Very few languages have a clean lexer and often you end up with lexer state depending on compiler state (string literals are a classic example)

If the string literal delimiters are context-free w.r.t. to the rest of the grammar, then the lexer can solely determine what is inside a string literal and thus not parse those characters as other grammar tokens (aka terminals). Edit: the proposed paired delimiters will resolve this issue.

I believe if the grammar is context-free (or at least context-free w.r.t. to name categories) this will reduce conflation of lexer and parser state machines. That is why I suggested that we must check the grammar in a tool such as SLK, so that we can be sure it has the desirable properties we need for maximum future optimization. I am hoping we can also target JIT and ZenScript become the replacement for JavaScript as the language of the world. Perhaps the type checker for our system will be simpler than subclassing and thus performant. Even Google now realizes that sound typing is necessary to solve performance and other issues.

One of the advantages of parser combinators like Parsec is that you can write lexer-less parsers, and that cleans up the spaghetti of having the lexer depend on the state of the parse.

I still need to come up to speed on the library you are using to know what I think about tradeoffs. Obviously I am in favor of sound principles of software engineering, but I really can't comment about the details yet due to lack of sufficient understanding. I will just say I am happy you are working on implementing and I hoping to catch up and also look at other aspects you may or may not be thinking about.

I don't like camel case :-( and prefer values and functions to_be_named_like_this.

The _ is verbose (also symbol soup) and I try to avoid where ever I can. I try to use non-function references that are single letters or words. But function references very often can't be single words. Also calling methods with . gets symbol soup noisy when there are also _ symbols in there. I do understand that camel case for values (references) is similar to the camel case that is in type names and only difference being the proposed upper vs. lowercase first letter (and then further overloaded by the i variant of the proposal above for distinguishing typeclasses); but this is irrelevant because function names do not appear in typing declarations (unless we opt for nominal typing of functions which I am not sure what that would mean).

Note I had a logic error in my prior comment, in that single word function and non-function names were indistinguishable in what I proposed.
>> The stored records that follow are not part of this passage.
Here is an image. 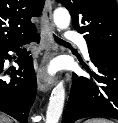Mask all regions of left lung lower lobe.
<instances>
[{"label": "left lung lower lobe", "instance_id": "left-lung-lower-lobe-1", "mask_svg": "<svg viewBox=\"0 0 118 123\" xmlns=\"http://www.w3.org/2000/svg\"><path fill=\"white\" fill-rule=\"evenodd\" d=\"M88 52L96 72L83 66L91 79L72 75L73 86L62 123L92 116L118 119V56L91 49Z\"/></svg>", "mask_w": 118, "mask_h": 123}]
</instances>
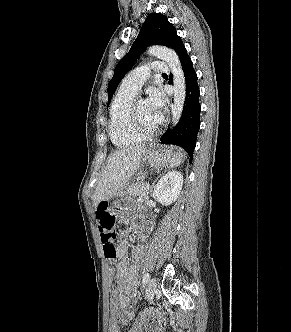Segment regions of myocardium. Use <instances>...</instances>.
Returning a JSON list of instances; mask_svg holds the SVG:
<instances>
[{
  "label": "myocardium",
  "instance_id": "obj_1",
  "mask_svg": "<svg viewBox=\"0 0 291 332\" xmlns=\"http://www.w3.org/2000/svg\"><path fill=\"white\" fill-rule=\"evenodd\" d=\"M138 100L139 99H134L130 107L131 128L137 135H139L142 138L152 137L159 132L160 124H158L155 128L152 129H146L141 125L138 115V106H137Z\"/></svg>",
  "mask_w": 291,
  "mask_h": 332
}]
</instances>
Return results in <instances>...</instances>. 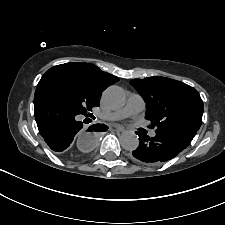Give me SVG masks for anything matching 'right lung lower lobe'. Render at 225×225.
<instances>
[{
  "label": "right lung lower lobe",
  "mask_w": 225,
  "mask_h": 225,
  "mask_svg": "<svg viewBox=\"0 0 225 225\" xmlns=\"http://www.w3.org/2000/svg\"><path fill=\"white\" fill-rule=\"evenodd\" d=\"M34 111L38 130L48 146L65 158L78 159L79 154L75 153L73 145L82 132L83 124L78 121L80 114L55 98L38 91L34 96ZM107 128L103 124H96L90 126L87 131H105ZM86 136L90 138L91 143L84 148V152H88L95 142V133H88Z\"/></svg>",
  "instance_id": "1"
}]
</instances>
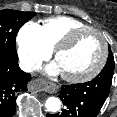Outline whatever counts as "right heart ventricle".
<instances>
[{
	"label": "right heart ventricle",
	"instance_id": "obj_1",
	"mask_svg": "<svg viewBox=\"0 0 117 117\" xmlns=\"http://www.w3.org/2000/svg\"><path fill=\"white\" fill-rule=\"evenodd\" d=\"M83 27L89 26L84 22L69 16L50 17L43 20L40 25L42 38L50 49H53L58 41L67 33Z\"/></svg>",
	"mask_w": 117,
	"mask_h": 117
}]
</instances>
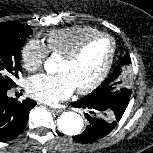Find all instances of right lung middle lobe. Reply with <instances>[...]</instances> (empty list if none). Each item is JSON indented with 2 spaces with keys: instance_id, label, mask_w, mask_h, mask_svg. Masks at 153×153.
Masks as SVG:
<instances>
[{
  "instance_id": "obj_1",
  "label": "right lung middle lobe",
  "mask_w": 153,
  "mask_h": 153,
  "mask_svg": "<svg viewBox=\"0 0 153 153\" xmlns=\"http://www.w3.org/2000/svg\"><path fill=\"white\" fill-rule=\"evenodd\" d=\"M32 30L16 23L0 24V88L10 89L21 71V49Z\"/></svg>"
}]
</instances>
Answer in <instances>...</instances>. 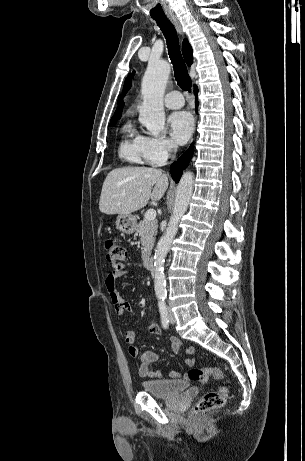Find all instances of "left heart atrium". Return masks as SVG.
I'll use <instances>...</instances> for the list:
<instances>
[{"mask_svg": "<svg viewBox=\"0 0 305 461\" xmlns=\"http://www.w3.org/2000/svg\"><path fill=\"white\" fill-rule=\"evenodd\" d=\"M170 133L173 139L179 143L184 144L190 138L193 131V118L186 111H177L170 115L168 119Z\"/></svg>", "mask_w": 305, "mask_h": 461, "instance_id": "1", "label": "left heart atrium"}]
</instances>
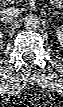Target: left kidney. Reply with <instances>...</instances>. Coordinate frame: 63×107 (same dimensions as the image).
Segmentation results:
<instances>
[{"label":"left kidney","instance_id":"5707ae66","mask_svg":"<svg viewBox=\"0 0 63 107\" xmlns=\"http://www.w3.org/2000/svg\"><path fill=\"white\" fill-rule=\"evenodd\" d=\"M56 36L61 45H63V27L60 26L56 30Z\"/></svg>","mask_w":63,"mask_h":107}]
</instances>
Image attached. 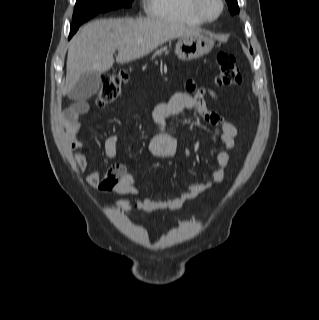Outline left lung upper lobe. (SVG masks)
Wrapping results in <instances>:
<instances>
[{
	"label": "left lung upper lobe",
	"mask_w": 319,
	"mask_h": 320,
	"mask_svg": "<svg viewBox=\"0 0 319 320\" xmlns=\"http://www.w3.org/2000/svg\"><path fill=\"white\" fill-rule=\"evenodd\" d=\"M226 1H227V4H228V8L230 10V13L232 15L238 14L239 13V7H238L237 0H226ZM250 51L252 52V49Z\"/></svg>",
	"instance_id": "1"
}]
</instances>
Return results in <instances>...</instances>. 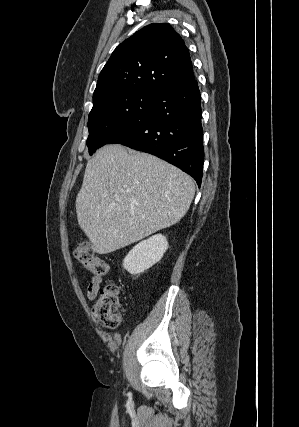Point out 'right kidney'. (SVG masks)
I'll use <instances>...</instances> for the list:
<instances>
[{"label": "right kidney", "instance_id": "right-kidney-1", "mask_svg": "<svg viewBox=\"0 0 299 427\" xmlns=\"http://www.w3.org/2000/svg\"><path fill=\"white\" fill-rule=\"evenodd\" d=\"M167 249L166 237L156 234L133 247L124 258L123 267L132 275L143 273L159 262Z\"/></svg>", "mask_w": 299, "mask_h": 427}]
</instances>
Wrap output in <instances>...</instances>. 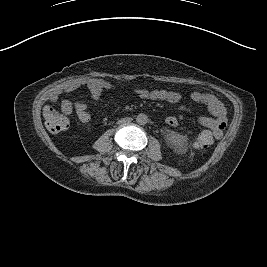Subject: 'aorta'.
Returning a JSON list of instances; mask_svg holds the SVG:
<instances>
[{
	"instance_id": "1",
	"label": "aorta",
	"mask_w": 267,
	"mask_h": 267,
	"mask_svg": "<svg viewBox=\"0 0 267 267\" xmlns=\"http://www.w3.org/2000/svg\"><path fill=\"white\" fill-rule=\"evenodd\" d=\"M148 121V117L147 115L145 114H139L137 117H136V122L140 125H144L146 124Z\"/></svg>"
}]
</instances>
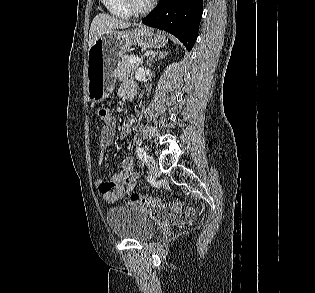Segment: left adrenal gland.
I'll return each mask as SVG.
<instances>
[{"label":"left adrenal gland","mask_w":315,"mask_h":293,"mask_svg":"<svg viewBox=\"0 0 315 293\" xmlns=\"http://www.w3.org/2000/svg\"><path fill=\"white\" fill-rule=\"evenodd\" d=\"M166 55H168V52H159V53L153 54V55L149 58V61L147 62V65H151V63L153 62V60L155 59L156 56H158V59H162V58H164Z\"/></svg>","instance_id":"1"}]
</instances>
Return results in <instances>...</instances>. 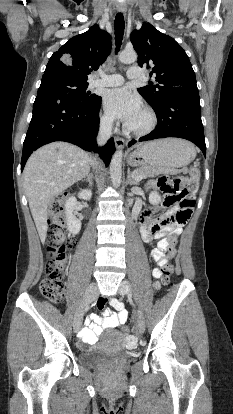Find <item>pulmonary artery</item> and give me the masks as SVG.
<instances>
[{"mask_svg": "<svg viewBox=\"0 0 233 414\" xmlns=\"http://www.w3.org/2000/svg\"><path fill=\"white\" fill-rule=\"evenodd\" d=\"M143 75L142 71L138 67H130L127 71V77L129 79H138ZM124 82V78L120 74H111L106 75L100 73V79H97L93 82L94 86H104V87H115L120 86Z\"/></svg>", "mask_w": 233, "mask_h": 414, "instance_id": "1", "label": "pulmonary artery"}]
</instances>
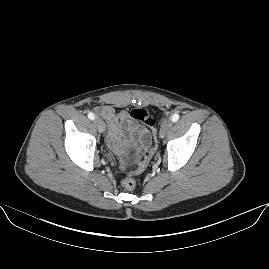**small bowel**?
<instances>
[{
  "label": "small bowel",
  "mask_w": 269,
  "mask_h": 269,
  "mask_svg": "<svg viewBox=\"0 0 269 269\" xmlns=\"http://www.w3.org/2000/svg\"><path fill=\"white\" fill-rule=\"evenodd\" d=\"M95 111L108 122L107 146L115 155H121L122 146L128 137L136 139L138 154L144 151L149 131L131 120L126 110L115 112L112 106L101 105L97 106Z\"/></svg>",
  "instance_id": "1"
}]
</instances>
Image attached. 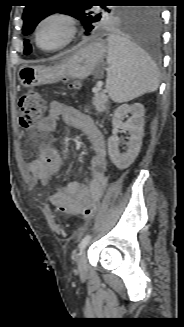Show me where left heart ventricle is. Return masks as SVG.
Here are the masks:
<instances>
[{"label": "left heart ventricle", "mask_w": 184, "mask_h": 327, "mask_svg": "<svg viewBox=\"0 0 184 327\" xmlns=\"http://www.w3.org/2000/svg\"><path fill=\"white\" fill-rule=\"evenodd\" d=\"M66 34L67 27L64 22L50 20L41 26L39 30V42L44 47H54L65 39Z\"/></svg>", "instance_id": "1"}]
</instances>
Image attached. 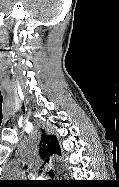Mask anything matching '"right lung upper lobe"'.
Wrapping results in <instances>:
<instances>
[{
	"label": "right lung upper lobe",
	"instance_id": "obj_1",
	"mask_svg": "<svg viewBox=\"0 0 119 187\" xmlns=\"http://www.w3.org/2000/svg\"><path fill=\"white\" fill-rule=\"evenodd\" d=\"M39 153L41 159L44 160L45 163L49 162L50 156L54 154L61 155L60 147L56 136H48L45 130L42 129V137L39 143ZM52 172L50 171V174Z\"/></svg>",
	"mask_w": 119,
	"mask_h": 187
}]
</instances>
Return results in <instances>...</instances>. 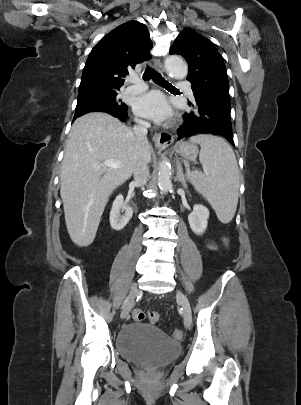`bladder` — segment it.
Instances as JSON below:
<instances>
[{
    "instance_id": "31cf9c89",
    "label": "bladder",
    "mask_w": 301,
    "mask_h": 405,
    "mask_svg": "<svg viewBox=\"0 0 301 405\" xmlns=\"http://www.w3.org/2000/svg\"><path fill=\"white\" fill-rule=\"evenodd\" d=\"M115 346L119 355L126 360L156 366L168 364L180 352L178 342L160 329L142 323L125 325L116 337Z\"/></svg>"
}]
</instances>
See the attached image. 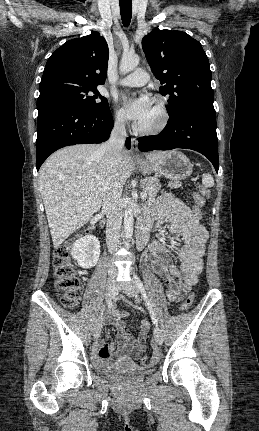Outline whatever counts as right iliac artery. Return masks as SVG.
<instances>
[{
	"label": "right iliac artery",
	"mask_w": 259,
	"mask_h": 431,
	"mask_svg": "<svg viewBox=\"0 0 259 431\" xmlns=\"http://www.w3.org/2000/svg\"><path fill=\"white\" fill-rule=\"evenodd\" d=\"M104 310H105V305H104V306H103V308L101 309L100 317L103 315Z\"/></svg>",
	"instance_id": "82829eb1"
}]
</instances>
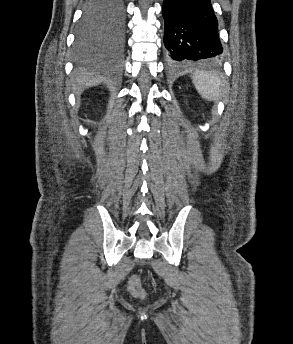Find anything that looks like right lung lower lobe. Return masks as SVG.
<instances>
[{
	"instance_id": "1",
	"label": "right lung lower lobe",
	"mask_w": 293,
	"mask_h": 344,
	"mask_svg": "<svg viewBox=\"0 0 293 344\" xmlns=\"http://www.w3.org/2000/svg\"><path fill=\"white\" fill-rule=\"evenodd\" d=\"M89 1V0H88ZM87 1V2H88ZM122 6H123V13H124V4H123V0H122ZM123 34H124V17H123V25H122V30L113 34V42L112 45L114 46H120L122 44L123 41Z\"/></svg>"
}]
</instances>
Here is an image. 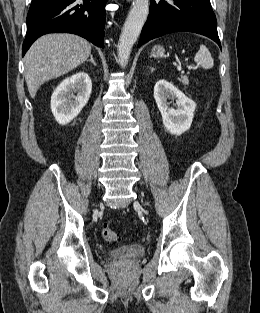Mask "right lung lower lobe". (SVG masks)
<instances>
[{
    "label": "right lung lower lobe",
    "mask_w": 260,
    "mask_h": 313,
    "mask_svg": "<svg viewBox=\"0 0 260 313\" xmlns=\"http://www.w3.org/2000/svg\"><path fill=\"white\" fill-rule=\"evenodd\" d=\"M106 1L32 0L22 56L38 37L55 32L77 34L104 48Z\"/></svg>",
    "instance_id": "right-lung-lower-lobe-1"
}]
</instances>
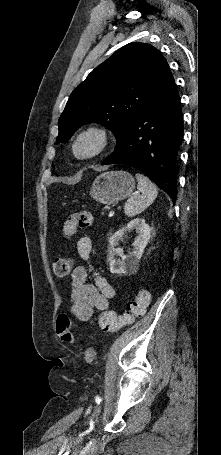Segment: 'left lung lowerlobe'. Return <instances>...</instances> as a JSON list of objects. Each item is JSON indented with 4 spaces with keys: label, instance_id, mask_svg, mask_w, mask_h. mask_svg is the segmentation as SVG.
<instances>
[{
    "label": "left lung lower lobe",
    "instance_id": "1",
    "mask_svg": "<svg viewBox=\"0 0 221 455\" xmlns=\"http://www.w3.org/2000/svg\"><path fill=\"white\" fill-rule=\"evenodd\" d=\"M183 139V117L173 76L140 112L102 163L125 164L147 175L175 202L176 164Z\"/></svg>",
    "mask_w": 221,
    "mask_h": 455
}]
</instances>
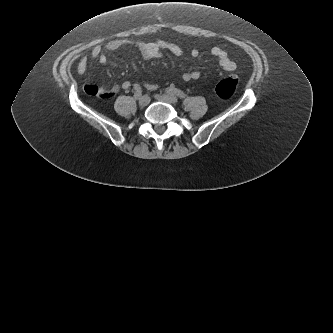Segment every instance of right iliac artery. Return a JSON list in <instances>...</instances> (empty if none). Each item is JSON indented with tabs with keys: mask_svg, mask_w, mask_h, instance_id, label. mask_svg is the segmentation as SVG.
<instances>
[{
	"mask_svg": "<svg viewBox=\"0 0 333 333\" xmlns=\"http://www.w3.org/2000/svg\"><path fill=\"white\" fill-rule=\"evenodd\" d=\"M141 95H142V89L140 88L135 92L134 96L136 99H139Z\"/></svg>",
	"mask_w": 333,
	"mask_h": 333,
	"instance_id": "right-iliac-artery-1",
	"label": "right iliac artery"
}]
</instances>
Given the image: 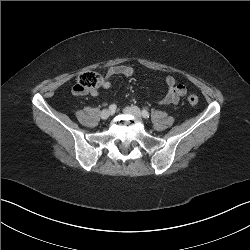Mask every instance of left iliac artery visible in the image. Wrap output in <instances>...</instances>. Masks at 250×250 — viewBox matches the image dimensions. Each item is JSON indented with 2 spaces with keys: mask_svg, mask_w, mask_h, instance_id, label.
Listing matches in <instances>:
<instances>
[{
  "mask_svg": "<svg viewBox=\"0 0 250 250\" xmlns=\"http://www.w3.org/2000/svg\"><path fill=\"white\" fill-rule=\"evenodd\" d=\"M142 116L144 118H149V112L147 110H142Z\"/></svg>",
  "mask_w": 250,
  "mask_h": 250,
  "instance_id": "44dca946",
  "label": "left iliac artery"
}]
</instances>
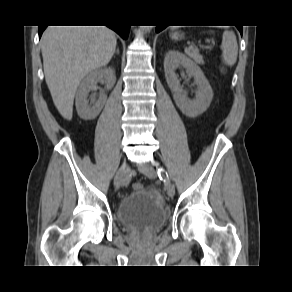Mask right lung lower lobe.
Segmentation results:
<instances>
[{
  "label": "right lung lower lobe",
  "mask_w": 292,
  "mask_h": 292,
  "mask_svg": "<svg viewBox=\"0 0 292 292\" xmlns=\"http://www.w3.org/2000/svg\"><path fill=\"white\" fill-rule=\"evenodd\" d=\"M47 26H39V37H41L43 31L45 30ZM109 28L113 29L116 31L123 39H127L128 34H129V25H120V24H113V25H108Z\"/></svg>",
  "instance_id": "1"
}]
</instances>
But that doesn't destroy the utility of the cases where function names are camel case.

datatypes and typeclasses : [A-Z][a-zA-Z_0-9][']+

I want to make what I think should be a convincing rational point about proper names.

I don't like _ in type names. For me a type name should read like a proper name, headline or title where each word has its first letter capitalized. We don't put such punctuation in a title normally in English. Simulating spaces with _ is ugly symbol soup. It removes the elegance of a title. It is better to just keep the first-letter capitalization and smash together without the spaces. Instead you prefer to remove the first-letter capitalization and convert spaces to _, which is removing the first-letter capitalization attribute of a title which is the sole attribute that differentiates a proper name from other forms of English. Spaces are not the differentiating attribute of proper names. If you instead proposed to retain first-letter capitalization after each _, you would have a more consistent argument (but I would still argue that the _ is noise symbol soup redundancy since have the camel case to distinguish words).

So I can objectively conclude your preference is not consistent to types as proper names, headlines, or titles, which is what they are.

<joke>You are British, so you should be more proper than me, lol.</joke> Although my last name is "Moore" and first name was a family name "Shelby" originating from north England meaning "willow manor". And I've got "Hartwick" (German), "Primo" (southern France/Italian) and "Deason" (diluted Cherokee native American) ancestry as well.

I like the mathematical notation of having a 'prime' variable:

let x' = x + y

I don't think I have an objection to this as a suffix only. ~Why not allow unicode subscript characters as well?~(Edit: we have array indices for this)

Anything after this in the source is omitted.